Although it is not required, I strongly recommend that you create a custom rendering function for your report template. This will allow you to set default values and make the parameters that should be changed more visible.

Your template should be saved in the inst folder of your package (in its own folder, if it’s a bookdown). Files in the inst folder are made available in the root directory of an installed R package, so your package code can access the template files by calling system.file("{your template name}", package = "{your package name}")

4. Update your package and iterate

As you work on your report, update package functions and the report template as needed. You will likely run into edge cases that have to be handled, come up with more efficient code, and add new data as it becomes available, among other updates.

5. Deploy a suite of reports using Github Actions

If you are using your workflow to generate a large number of reports, it is probably useful to offload the report generation onto a remote runner with Github Actions. When you generate your reports with Github Actions, you do not have to devote memory and time on your local machine to report generation. However, there will likely be some hurdles when getting Github Actions set up successfully. Here is a Github Action workflow that successfully renders reports and deploys them to a different repository. The general steps in the workflow are outlined below.

Github Actions is running your code in a remote environment, which does not have anything pre-installed. That means you have to install R, pandoc, and any packages you need. I have found that I also have to configure some settings on the command line in bash to get all of the packages I need to install correctly. You also have to check out your repo to the remote environment.

Depending on the complexity of your reports, you may need several dozen libraries, and the time it takes to install these libraries adds up. To avoid the bottleneck of re-installing all of the libraries you need every time you run your Github Action, you can cache your packages by adding a cache step to your Github Actions workflow, which will save the libraries in the remote environment and allow them to be loaded in the remote environment without re-installing. As long as the cache is accessed at least once a week, it will continue to live in the remote environment. Therefore, I suggest making a cache-maintaining Github Actions workflow that pings the cache on a regular schedule, so you don’t have to re-create the cache every time you go a few weeks without creating reports.

After rendering the reports in the remote environment, you must deploy the reports to a repository on github.com, or else the Github Action will end, the remote environment will be closed, and the reports will be gone. Before being able to successfully deploy reports with Github Actions, you must do some housekeeping to set yourself up with the correct permissions. First, create a personal access token by going to Settings –> Developer settings –> Personal access tokens in your Github account. Write this token down and save it somewhere, but do not share it with anyone. Next, go to your repo where you are setting up the Github Actions workflow. Go to Settings –> Secrets and add the same token with the same name. You must have a personal access token set up in every repo where you are trying to deploy a Github Action.
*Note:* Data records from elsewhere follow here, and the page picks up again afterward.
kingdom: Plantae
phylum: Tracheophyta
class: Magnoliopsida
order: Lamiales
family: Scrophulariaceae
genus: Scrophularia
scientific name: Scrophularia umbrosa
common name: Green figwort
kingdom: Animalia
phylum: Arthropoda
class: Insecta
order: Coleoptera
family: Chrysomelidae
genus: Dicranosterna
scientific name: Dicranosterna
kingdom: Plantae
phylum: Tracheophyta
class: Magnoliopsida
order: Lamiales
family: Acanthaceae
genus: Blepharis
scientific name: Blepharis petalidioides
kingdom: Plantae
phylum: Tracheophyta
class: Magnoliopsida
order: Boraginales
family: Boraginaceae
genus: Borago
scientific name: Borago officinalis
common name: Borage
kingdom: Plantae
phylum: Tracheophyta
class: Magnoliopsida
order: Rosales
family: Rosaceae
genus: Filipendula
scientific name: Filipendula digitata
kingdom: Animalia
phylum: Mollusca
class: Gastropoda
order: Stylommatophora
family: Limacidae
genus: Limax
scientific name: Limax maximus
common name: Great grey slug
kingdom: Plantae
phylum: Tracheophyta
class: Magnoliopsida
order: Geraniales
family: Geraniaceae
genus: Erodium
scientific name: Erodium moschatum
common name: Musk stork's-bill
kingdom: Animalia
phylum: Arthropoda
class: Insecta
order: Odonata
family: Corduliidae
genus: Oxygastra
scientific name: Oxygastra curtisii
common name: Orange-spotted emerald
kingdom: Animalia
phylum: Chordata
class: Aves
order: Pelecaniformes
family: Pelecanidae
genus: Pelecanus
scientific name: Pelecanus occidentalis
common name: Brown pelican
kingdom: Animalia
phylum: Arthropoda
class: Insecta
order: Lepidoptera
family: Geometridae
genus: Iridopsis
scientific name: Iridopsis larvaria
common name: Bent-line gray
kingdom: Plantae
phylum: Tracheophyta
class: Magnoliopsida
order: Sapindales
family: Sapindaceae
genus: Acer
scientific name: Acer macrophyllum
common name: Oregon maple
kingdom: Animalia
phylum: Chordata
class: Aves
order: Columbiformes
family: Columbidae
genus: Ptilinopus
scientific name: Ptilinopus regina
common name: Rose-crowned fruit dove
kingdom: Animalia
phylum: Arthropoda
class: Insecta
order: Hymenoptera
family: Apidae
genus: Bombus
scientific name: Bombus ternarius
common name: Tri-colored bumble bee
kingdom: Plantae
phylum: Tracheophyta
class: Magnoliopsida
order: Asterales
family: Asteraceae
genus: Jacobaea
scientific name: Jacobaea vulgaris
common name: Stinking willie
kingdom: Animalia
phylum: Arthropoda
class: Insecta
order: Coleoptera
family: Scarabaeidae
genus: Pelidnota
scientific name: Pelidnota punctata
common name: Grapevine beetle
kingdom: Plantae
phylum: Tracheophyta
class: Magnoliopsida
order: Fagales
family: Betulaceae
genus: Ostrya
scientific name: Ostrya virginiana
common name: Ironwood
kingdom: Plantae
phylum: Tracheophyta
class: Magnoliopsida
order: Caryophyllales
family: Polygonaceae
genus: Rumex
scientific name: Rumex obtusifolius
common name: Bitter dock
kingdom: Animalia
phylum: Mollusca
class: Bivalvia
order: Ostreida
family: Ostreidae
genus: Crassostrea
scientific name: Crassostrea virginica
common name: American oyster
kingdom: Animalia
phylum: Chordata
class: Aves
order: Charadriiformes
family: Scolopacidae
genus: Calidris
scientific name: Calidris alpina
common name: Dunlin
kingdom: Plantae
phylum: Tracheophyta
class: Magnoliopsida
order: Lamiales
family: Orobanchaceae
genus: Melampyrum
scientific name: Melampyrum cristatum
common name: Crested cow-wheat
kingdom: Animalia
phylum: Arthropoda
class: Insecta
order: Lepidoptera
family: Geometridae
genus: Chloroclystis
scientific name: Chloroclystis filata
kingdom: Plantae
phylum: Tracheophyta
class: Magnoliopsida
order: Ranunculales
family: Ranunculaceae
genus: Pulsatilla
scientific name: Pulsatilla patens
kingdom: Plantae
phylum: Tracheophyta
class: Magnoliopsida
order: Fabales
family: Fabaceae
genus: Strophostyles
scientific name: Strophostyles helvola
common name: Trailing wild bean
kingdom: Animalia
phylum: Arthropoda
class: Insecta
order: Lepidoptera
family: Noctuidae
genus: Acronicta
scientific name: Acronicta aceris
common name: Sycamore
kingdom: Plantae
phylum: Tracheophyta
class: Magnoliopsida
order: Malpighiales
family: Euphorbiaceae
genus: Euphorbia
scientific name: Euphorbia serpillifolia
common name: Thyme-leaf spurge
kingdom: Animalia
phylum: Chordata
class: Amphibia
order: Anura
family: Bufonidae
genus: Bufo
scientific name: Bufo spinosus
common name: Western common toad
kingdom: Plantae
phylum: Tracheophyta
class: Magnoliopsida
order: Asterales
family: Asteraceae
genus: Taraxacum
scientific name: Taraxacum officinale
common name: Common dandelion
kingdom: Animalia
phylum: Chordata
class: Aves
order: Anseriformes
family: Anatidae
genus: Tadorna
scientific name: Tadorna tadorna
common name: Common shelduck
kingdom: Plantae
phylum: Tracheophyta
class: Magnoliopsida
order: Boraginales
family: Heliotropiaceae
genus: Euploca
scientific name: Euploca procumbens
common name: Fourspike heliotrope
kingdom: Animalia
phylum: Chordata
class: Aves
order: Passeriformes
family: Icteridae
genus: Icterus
One issue with deploying reports on Github Actions is that if one step fails, all following steps in the Github Actions workflow are canceled. This means that if your report rendering script breaks, no reports will be deployed, even if the script breaks on the last report. Depending on the complexity of your report, it may be common for an untested edge case to break the code. Fortunately, there is a work-around. If you wrap your render function in try(), the script will execute even if some reports are not properly created. Of course, the reports that fail to render will not be updated. You can create a report generation script that integrates error logging code to output information about the reports that failed.